Compito assegnato 1: Stampa parola per parola il brano della recensione di Passion che va da "Creato il 05" fino a "possono scatenare l’odio.".
Compito assegnato 2: Secondo la recensione di Passion, da quale film parte De Palma per realizzare il suo?

Pagina:
Brian De Palma: Passion

Creato il 05 agosto 2013 da I Cineuforici @ICineuforici
Passion
(Germ., Fr., Spa., UK 2012, 94 min., col., thriller)
La storia Christine (Rachel McAdams) è belle, ricca e a capo di un’agenzia pubblicitaria. Isabelle (Noomi Rapace) è l’astro nascente dell’agenzia, assistente di Christine e desiderosa del suo successo. Christine conscia del suo charme, seduce, in un gioco di sguardi e carezze, la giovane di belle speranze. Troppa intimità, troppa gelosia e invidia possono scatenare l’odio.
L’indipendenza De Palma sta seguendo un percorso analogo a quello di Coppola: dall’euforia delle major americane al cinema indipendente. Ha voltato le spalle all’industria, anche perché non c’è più spazio per film adulti nel cinema hollywoodiano. Come infatti spiega in un’intervista rilasciata ai Cahiers du Cinéma (n° 686, T.d.a.):
“Oggi, i film a grosso budget sono degli adattamenti dei Comics, dei film per adolescenti, delle cose che non mi interessano assolutamente. È quasi divenuto impossibile fare dei film adulti nel sistema. […] Ho forse voglia di passare dei mesi a Los Angeles a fare un sacco di riunioni con della gente che non capisce niente? Certamente no! Oggi preferisco girare in Europa, in Francia, per esempio, che ha la sua propria industria, dove si ha una cultura, una storia e un rispetto per il cinema […]. Non ritornerò mai più a Hollywood”.

Gli ingredienti Con parole così nette e chiare, non ci si può stupire se Passion, sia stato girato in Germania lontano dagli States. Brian De Palma sceglie la pellicola di Alain Corneau, Crime d’amour (2010), per rimaneggiarla in salsa hitchcoockiana. Ne nasce qualcosa di nuovo? Certo, ma è anche un ritorno alle origini! Forse, è per questo che il film è passato inosservato agli occhi dei più, nonostante si tratti in realtà, stando ai Cahiers, di una pellicola molto importante nella filmografia del regista. Si è di fronte, secondo Stéphane Du Mesnildot a un “De Palma al quadrato” (T.d.a):
“Perché essere andato a cercare nell’ultimo film di Alain Corneau, l’insipido Crime d’amour, degli elementi presenti da sempre nella sua opera? In quanto Passion è un De Palma al quadrato o, se si vuole, ‘Brian De Palma per Brian De Palma’. […] Come attraverso una provetta, De Palma guarda le figure del suo cinema ridotte a uno stato quasi elementare”.

Materiale fornito:

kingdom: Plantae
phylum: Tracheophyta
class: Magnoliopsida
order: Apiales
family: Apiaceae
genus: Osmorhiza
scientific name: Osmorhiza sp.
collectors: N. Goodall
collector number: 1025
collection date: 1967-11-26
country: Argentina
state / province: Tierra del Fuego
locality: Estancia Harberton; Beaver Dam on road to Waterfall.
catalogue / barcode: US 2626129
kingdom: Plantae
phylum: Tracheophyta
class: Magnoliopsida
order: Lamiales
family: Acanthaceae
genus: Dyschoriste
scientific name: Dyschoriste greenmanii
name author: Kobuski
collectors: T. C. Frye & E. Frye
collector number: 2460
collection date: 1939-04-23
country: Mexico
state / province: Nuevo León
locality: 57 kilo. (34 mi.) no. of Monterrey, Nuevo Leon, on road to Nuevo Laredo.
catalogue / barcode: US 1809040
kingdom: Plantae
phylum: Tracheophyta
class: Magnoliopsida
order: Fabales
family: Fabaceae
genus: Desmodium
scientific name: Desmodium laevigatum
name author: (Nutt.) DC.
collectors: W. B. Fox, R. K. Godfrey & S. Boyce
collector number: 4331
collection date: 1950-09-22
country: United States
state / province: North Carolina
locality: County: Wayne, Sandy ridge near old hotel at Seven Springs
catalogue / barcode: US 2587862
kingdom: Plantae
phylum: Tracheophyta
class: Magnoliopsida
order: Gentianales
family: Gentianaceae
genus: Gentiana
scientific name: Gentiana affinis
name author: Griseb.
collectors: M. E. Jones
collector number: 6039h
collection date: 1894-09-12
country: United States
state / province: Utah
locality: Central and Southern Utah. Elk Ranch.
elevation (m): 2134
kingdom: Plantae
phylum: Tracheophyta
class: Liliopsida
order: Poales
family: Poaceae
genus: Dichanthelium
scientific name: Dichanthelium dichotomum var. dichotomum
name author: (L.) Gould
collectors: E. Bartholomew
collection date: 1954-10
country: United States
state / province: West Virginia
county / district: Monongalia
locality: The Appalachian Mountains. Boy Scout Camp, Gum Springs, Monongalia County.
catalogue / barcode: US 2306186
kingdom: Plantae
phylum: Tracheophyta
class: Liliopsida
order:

Risposta finale 1:
Creato il 05 agosto 2013 da I Cineuforici @ICineuforici
Passion
(Germ., Fr., Spa., UK 2012, 94 min., col., thriller)
La storia Christine (Rachel McAdams) è belle, ricca e a capo di un’agenzia pubblicitaria. Isabelle (Noomi Rapace) è l’astro nascente dell’agenzia, assistente di Christine e desiderosa del suo successo. Christine conscia del suo charme, seduce, in un gioco di sguardi e carezze, la giovane di belle speranze. Troppa intimità, troppa gelosia e invidia possono scatenare l’odio.

Risposta finale 2: Da Crime d'amour (2010) di Alain Corneau.